Despite their success in image generation, diffusion models can memorize training data, raising serious privacy and copyright concerns. Although prior work has sought to characterize, detect, and mitigate memorization, the fundamental question of why and how it occurs remains unresolved. In this paper, we revisit the diffusion and denoising process and analyze latent space dynamics to address the question: "How do diffusion models memorize?" We show that memorization is driven by the overestimation of training samples during early denoising, which reduces diversity, collapses denoising trajectories, and accelerates convergence toward the memorized image. Specifically: (i) memorization cannot be explained by overfitting alone, as training loss is larger under memorization due to classifier-free guidance amplifying predictions and inducing overestimation; (ii) memorized prompts inject training images into noise predictions, forcing latent trajectories to converge and steering denoising toward their paired samples; and (iii) a decomposition of intermediate latents reveals how initial randomness is quickly suppressed and replaced by memorized content, with deviations from the theoretical denoising schedule correlating almost perfectly with memorization severity.
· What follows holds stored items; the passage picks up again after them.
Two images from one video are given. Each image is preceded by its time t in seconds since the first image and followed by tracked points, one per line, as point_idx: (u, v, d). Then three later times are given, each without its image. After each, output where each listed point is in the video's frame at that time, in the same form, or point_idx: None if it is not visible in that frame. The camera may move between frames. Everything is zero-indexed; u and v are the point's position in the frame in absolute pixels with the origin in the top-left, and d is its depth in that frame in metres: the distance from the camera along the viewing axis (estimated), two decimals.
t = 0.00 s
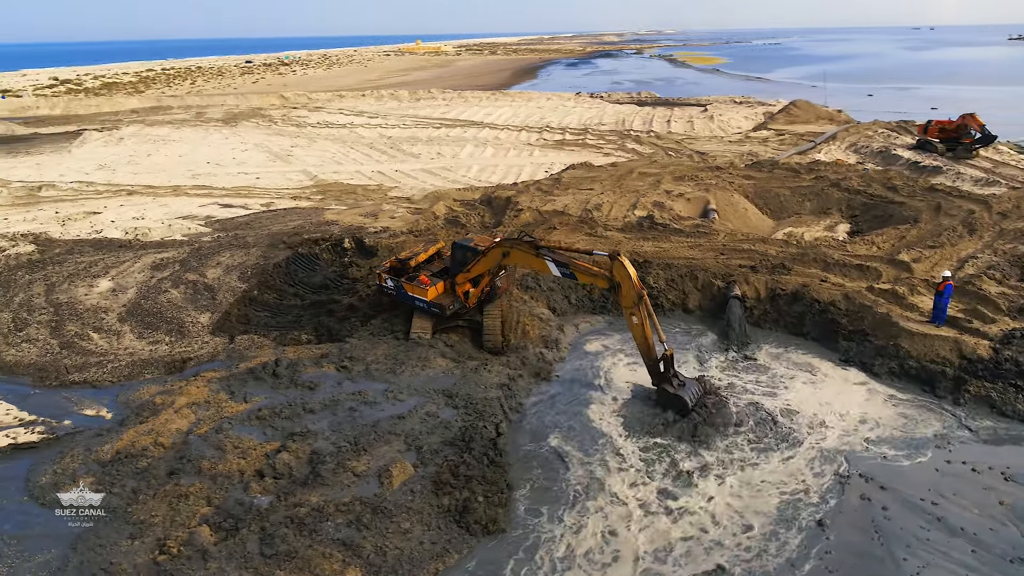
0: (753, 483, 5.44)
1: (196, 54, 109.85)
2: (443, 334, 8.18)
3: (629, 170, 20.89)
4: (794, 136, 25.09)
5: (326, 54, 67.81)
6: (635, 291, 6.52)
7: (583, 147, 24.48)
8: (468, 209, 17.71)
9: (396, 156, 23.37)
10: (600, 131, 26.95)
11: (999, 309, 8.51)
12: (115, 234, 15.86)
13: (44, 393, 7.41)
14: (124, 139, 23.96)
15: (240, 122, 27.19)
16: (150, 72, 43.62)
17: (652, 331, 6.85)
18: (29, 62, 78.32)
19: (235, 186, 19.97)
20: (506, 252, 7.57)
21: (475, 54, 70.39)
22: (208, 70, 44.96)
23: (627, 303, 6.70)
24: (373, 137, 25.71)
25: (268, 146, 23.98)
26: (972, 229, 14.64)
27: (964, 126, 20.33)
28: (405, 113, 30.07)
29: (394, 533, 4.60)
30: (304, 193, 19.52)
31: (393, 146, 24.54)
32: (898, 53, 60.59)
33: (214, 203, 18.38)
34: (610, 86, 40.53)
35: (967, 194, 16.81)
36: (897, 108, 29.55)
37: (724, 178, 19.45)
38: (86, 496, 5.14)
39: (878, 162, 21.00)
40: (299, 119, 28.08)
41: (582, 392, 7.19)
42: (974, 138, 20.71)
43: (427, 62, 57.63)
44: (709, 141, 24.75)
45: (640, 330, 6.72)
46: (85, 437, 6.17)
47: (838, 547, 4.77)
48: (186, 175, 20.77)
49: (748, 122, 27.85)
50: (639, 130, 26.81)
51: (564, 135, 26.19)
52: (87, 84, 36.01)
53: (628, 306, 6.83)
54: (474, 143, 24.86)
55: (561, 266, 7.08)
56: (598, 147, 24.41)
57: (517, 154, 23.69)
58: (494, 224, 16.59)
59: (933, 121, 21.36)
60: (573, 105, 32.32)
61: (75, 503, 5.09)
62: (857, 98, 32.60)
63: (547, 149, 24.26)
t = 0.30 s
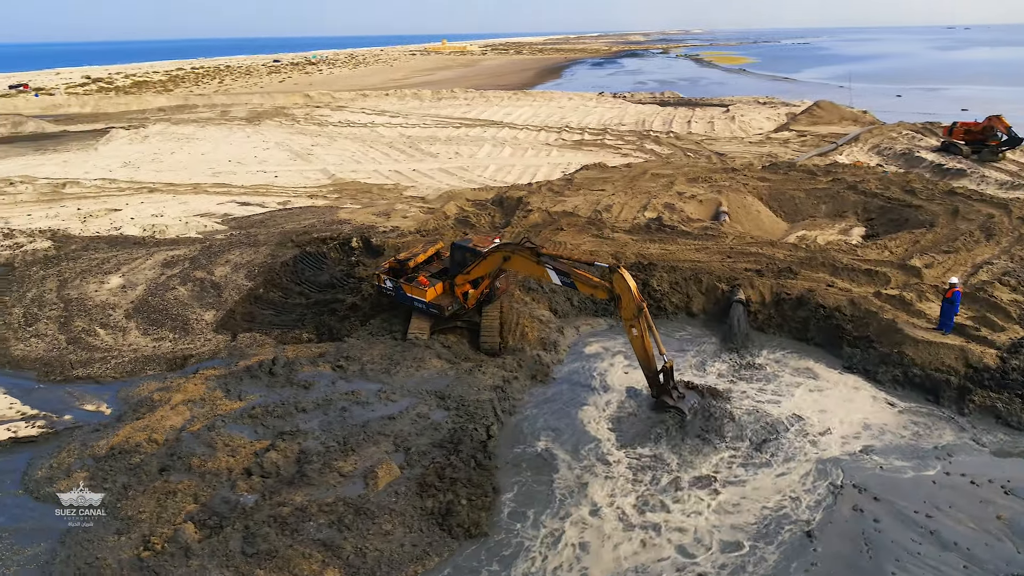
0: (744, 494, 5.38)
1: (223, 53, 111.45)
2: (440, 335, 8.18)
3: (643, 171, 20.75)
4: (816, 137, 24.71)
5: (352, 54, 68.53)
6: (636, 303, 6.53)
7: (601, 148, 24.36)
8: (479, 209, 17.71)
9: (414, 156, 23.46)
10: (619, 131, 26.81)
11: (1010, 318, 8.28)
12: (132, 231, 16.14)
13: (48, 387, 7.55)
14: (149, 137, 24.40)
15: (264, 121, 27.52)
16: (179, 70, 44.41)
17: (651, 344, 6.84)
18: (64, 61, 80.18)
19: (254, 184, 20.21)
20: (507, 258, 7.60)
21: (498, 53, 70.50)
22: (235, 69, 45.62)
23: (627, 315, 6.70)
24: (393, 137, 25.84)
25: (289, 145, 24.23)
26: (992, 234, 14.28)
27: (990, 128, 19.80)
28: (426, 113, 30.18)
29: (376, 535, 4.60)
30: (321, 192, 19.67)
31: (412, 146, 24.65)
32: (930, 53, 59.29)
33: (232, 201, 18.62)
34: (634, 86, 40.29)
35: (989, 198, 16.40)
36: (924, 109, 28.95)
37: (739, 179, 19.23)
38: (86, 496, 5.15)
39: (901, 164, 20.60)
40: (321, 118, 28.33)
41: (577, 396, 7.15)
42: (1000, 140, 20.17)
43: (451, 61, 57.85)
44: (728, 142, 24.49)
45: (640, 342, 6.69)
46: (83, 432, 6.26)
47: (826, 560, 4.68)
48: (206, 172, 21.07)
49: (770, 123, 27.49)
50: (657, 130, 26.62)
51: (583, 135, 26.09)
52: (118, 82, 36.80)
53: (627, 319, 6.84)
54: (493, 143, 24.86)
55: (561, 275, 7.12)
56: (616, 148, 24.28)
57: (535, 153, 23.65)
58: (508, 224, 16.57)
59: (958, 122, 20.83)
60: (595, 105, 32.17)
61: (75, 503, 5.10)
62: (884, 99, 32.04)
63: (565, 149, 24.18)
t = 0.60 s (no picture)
0: (735, 502, 5.31)
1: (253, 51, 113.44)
2: (439, 335, 8.19)
3: (655, 172, 20.61)
4: (836, 138, 24.38)
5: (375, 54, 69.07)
6: (633, 311, 6.49)
7: (617, 148, 24.26)
8: (488, 209, 17.71)
9: (431, 155, 23.53)
10: (636, 132, 26.69)
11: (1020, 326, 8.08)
12: (148, 227, 16.40)
13: (53, 382, 7.67)
14: (170, 136, 24.79)
15: (284, 120, 27.79)
16: (205, 69, 45.07)
17: (649, 351, 6.82)
18: (94, 61, 81.89)
19: (271, 182, 20.42)
20: (506, 261, 7.59)
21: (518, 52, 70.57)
22: (259, 68, 46.20)
23: (624, 324, 6.66)
24: (410, 136, 25.95)
25: (308, 144, 24.45)
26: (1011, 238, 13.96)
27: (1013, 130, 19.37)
28: (444, 112, 30.26)
29: (360, 536, 4.61)
30: (336, 190, 19.82)
31: (428, 145, 24.74)
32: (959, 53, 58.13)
33: (248, 199, 18.83)
34: (655, 86, 40.05)
35: (1009, 202, 16.05)
36: (950, 110, 28.42)
37: (752, 181, 19.06)
38: (86, 496, 5.15)
39: (922, 166, 20.25)
40: (340, 117, 28.55)
41: (573, 399, 7.12)
42: None
43: (473, 61, 58.06)
44: (745, 143, 24.26)
45: (638, 350, 6.70)
46: (82, 427, 6.36)
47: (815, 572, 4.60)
48: (225, 170, 21.34)
49: (790, 124, 27.19)
50: (674, 131, 26.46)
51: (600, 135, 26.01)
52: (145, 81, 37.44)
53: (624, 326, 6.80)
54: (509, 143, 24.87)
55: (559, 280, 7.15)
56: (633, 148, 24.16)
57: (552, 154, 23.63)
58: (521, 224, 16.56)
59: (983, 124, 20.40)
60: (614, 105, 32.03)
61: (75, 503, 5.09)
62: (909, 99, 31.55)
63: (582, 149, 24.12)
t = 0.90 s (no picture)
0: (724, 513, 5.26)
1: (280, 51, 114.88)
2: (437, 336, 8.20)
3: (670, 173, 20.44)
4: (859, 140, 23.95)
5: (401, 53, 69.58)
6: (628, 317, 6.44)
7: (636, 148, 24.11)
8: (500, 209, 17.70)
9: (449, 155, 23.60)
10: (656, 132, 26.51)
11: None
12: (166, 224, 16.66)
13: (58, 377, 7.82)
14: (195, 134, 25.21)
15: (307, 118, 28.08)
16: (235, 69, 45.82)
17: (645, 356, 6.77)
18: (135, 62, 84.26)
19: (290, 181, 20.63)
20: (504, 263, 7.58)
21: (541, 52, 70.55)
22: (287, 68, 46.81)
23: (620, 329, 6.60)
24: (430, 135, 26.05)
25: (328, 143, 24.67)
26: None
27: None
28: (465, 112, 30.33)
29: (342, 536, 4.62)
30: (353, 189, 19.95)
31: (447, 145, 24.81)
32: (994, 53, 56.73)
33: (265, 197, 19.05)
34: (678, 86, 39.77)
35: None
36: (979, 111, 27.77)
37: (768, 183, 18.81)
38: (86, 496, 5.13)
39: (946, 169, 19.81)
40: (363, 117, 28.77)
41: (568, 402, 7.09)
42: None
43: (499, 60, 58.23)
44: (765, 144, 23.97)
45: (634, 355, 6.63)
46: (82, 422, 6.47)
47: None
48: (245, 169, 21.61)
49: (812, 125, 26.81)
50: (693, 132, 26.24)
51: (619, 136, 25.88)
52: (174, 80, 38.11)
53: (620, 331, 6.75)
54: (527, 143, 24.85)
55: (556, 284, 7.15)
56: (651, 148, 24.00)
57: (570, 154, 23.56)
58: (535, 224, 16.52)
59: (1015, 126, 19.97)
60: (636, 105, 31.84)
61: (74, 503, 5.08)
62: (938, 100, 30.90)
63: (600, 150, 24.02)
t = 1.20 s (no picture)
0: (713, 520, 5.21)
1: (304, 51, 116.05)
2: (436, 336, 8.22)
3: (683, 174, 20.28)
4: (880, 141, 23.57)
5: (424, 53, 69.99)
6: (623, 320, 6.35)
7: (652, 149, 23.97)
8: (510, 209, 17.69)
9: (465, 154, 23.63)
10: (673, 132, 26.33)
11: None
12: (181, 222, 16.89)
13: (63, 372, 7.96)
14: (217, 133, 25.55)
15: (326, 118, 28.29)
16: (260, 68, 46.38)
17: (640, 359, 6.68)
18: (163, 61, 85.66)
19: (306, 180, 20.80)
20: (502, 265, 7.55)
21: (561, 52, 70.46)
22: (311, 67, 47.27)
23: (615, 332, 6.51)
24: (447, 135, 26.12)
25: (346, 142, 24.85)
26: None
27: None
28: (484, 111, 30.37)
29: (327, 536, 4.66)
30: (368, 188, 20.06)
31: (464, 144, 24.85)
32: None
33: (281, 195, 19.24)
34: (700, 87, 39.49)
35: None
36: (1006, 113, 27.18)
37: (782, 185, 18.60)
38: (86, 496, 5.12)
39: (968, 171, 19.42)
40: (382, 116, 28.95)
41: (563, 404, 7.05)
42: None
43: (521, 60, 58.27)
44: (784, 145, 23.70)
45: (629, 359, 6.54)
46: (82, 417, 6.58)
47: None
48: (263, 167, 21.85)
49: (833, 126, 26.44)
50: (712, 132, 26.02)
51: (636, 136, 25.74)
52: (200, 79, 38.61)
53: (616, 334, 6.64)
54: (544, 143, 24.82)
55: (552, 286, 7.04)
56: (668, 149, 23.84)
57: (586, 154, 23.50)
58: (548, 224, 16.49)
59: None
60: (654, 105, 31.65)
61: (74, 503, 5.07)
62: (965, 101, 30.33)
63: (616, 150, 23.92)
Together, these results identify early overestimation as the central underlying mechanism of memorization in diffusion models.

Paper Structure

This paper contains 22 sections, 27 equations, 24 figures, 1 table.

Figures (24)

  • Figure 1: Guidance amplifies the presence of $\mathbf{x}$. Squared $\ell_{2}$ distance (x-axis; log scale) and cosine similarity (y-axis) between $\hat{\mathbf{x}}_{0}^{(t)}$ and $\mathbf{x}$ after different number of denoising steps (column). The top row corresponds to $g=1.0$, and the bottom row to $g=7.5$. Point color denotes SSCD score.
  • Figure 2: Lack of guidance degrades quality. Generated images (a) without classifier-free guidance ($g=1.0$) and (b) with classifier-free guidance ($g=7.5$).
  • Figure 3: Guidance drives memorization. SSCD scores with (y-axis) and without (x-axis) classifier-free guidance.
  • Figure 4: Memorization emerges from the very first step. (a) Training images $\mathbf{x}$ and (b) their first-step predictions $\hat{\mathbf{x}}_{0}^{(T)}$ from paired memorized prompts $c$ (SSCD score $\geq 0.75$) under $g=7.5$.
  • Figure 5: Conditional noise prediction captures memorized data. Cosine similarity between noise predictions and latents at $t=T$, for normal (blue; SSCD $<0.75$) and memorized (red; SSCD $\geq0.75$) prompts under $g=7.5$.